Kampf um den Platz an der Sonne

■ BewohnerInnen einer BEWOGE-Siedlung am Spandauer Wasserwerk protestieren gegen Verdichtung der Wohnanlage / BEWOGE: Protest ist ungerechtfertigt und unfair

„Dann werden die hier wie eine Elefantenherde drübertrampeln“, steht für Edith Fiedler fest. Zusammen mit anderen BewohnerInnen der Wohnanlage Wasserwerkstraße in Spandau fürchtet sie, daß ihre „liebgewonnene Wohnanlage“ zum „Hinterhofmiliö“ verkommt. Die Ursache der Aufregung: Anfang Juni flatterte den BewohnerInnen der 25Jahre alten Wohnanlage ein Rundschreiben der städtischen Wohnungsbaugesellschaft BEWOGE ins Haus.

Aufgrund der gestiegenen Nachfrage nach Wohnungen, schrieb die BEWOGE, habe man sich entschlossen, an die bestehenden Häuserzeilen der Wasserwerkstraße vier neue Wohngebäude anzubauen. Außerdem sei eine Tiefgarage geplant.

Die Ankündigung brachte die AnwohnerInnen auf den Plan. Eine Mietergemeinschaft wurde gegründet, Unterschriften gesammelt. In einem Schreiben an Bausenator Nagel protestierten an die 600 BürgerInnen gegen die geplante Verdichtung der Wohnanlage. Gerade die aufgelockerte Bauweise sei typisch für ihre Siedlung und müsse erhalten bleiben, wolle man nicht zur „Hinterhofpolitik der Gründerjahre“ zurückkehren.

„Wer bisher von seinem Balkon ein Stückchen Wald genießen konnte, sieht nun den neuen Mietern ins Klofenster“, heißt es in dem an den Senator gerichteten Protestbrief. Durch die Baumaßnahmen würde die Ökologie der Wohnanlage zerstört, Pflanzen vernichtet und Tiere vertrieben. Die vier neuen siebengeschossigen Wohnhäuser würden den alten Mietern den bisherigen Ausblick aufs Grüne verstellen und ihnen die Sonne nehmen.

Gerade diesen Vorwurf, so Hans-Jürgen Lindhorst, Geschäftsführer der BEWOGE, könne er nun gar nicht nachvollziehen. Der 80 Meter breite Durchblick zwischen den einzelnen Häuserzeilen werde durch die neuen Häuser nur um etwa 20 Meter geschmälert. Die geplante Verdichtung müsse in Relation zu der bestehenden Bebauung gesehen werden. Zu den bisherigen 850 Wohnungen der Siedlung würden 55 neue hinzukommen. Dafür würden 1.200 Quadratmeter von 33.000 Quadratmeter Straßenfreifläche um die Häuser geopfert. Der Protest der Anwohner sei ungerechtfertigt und unfair.

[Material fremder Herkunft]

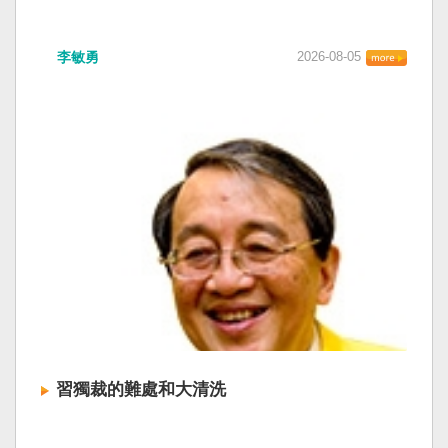
李敏勇
2026-08-05
習獨裁的難處和大清洗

„Ich wundere mich, wie wenig Erinnerungsvermögen die Bewohner haben“, so Lindhorst. Viele von ihnen, die als junge Familie mit Kindern entsprechend große Wohnungen bezogen hätten, würden diese nun als „Fehlbeleger“ blockieren. Gerade weil die Fluktuation in den Wohnungen so gering sei, andererseits keine bebaubaren Grundstücke zur Verfügung stünden, habe man bereits im letzten Frühjahr überlegt, welche BEWOGE-Projekte man noch ausbauen und verdichten könne.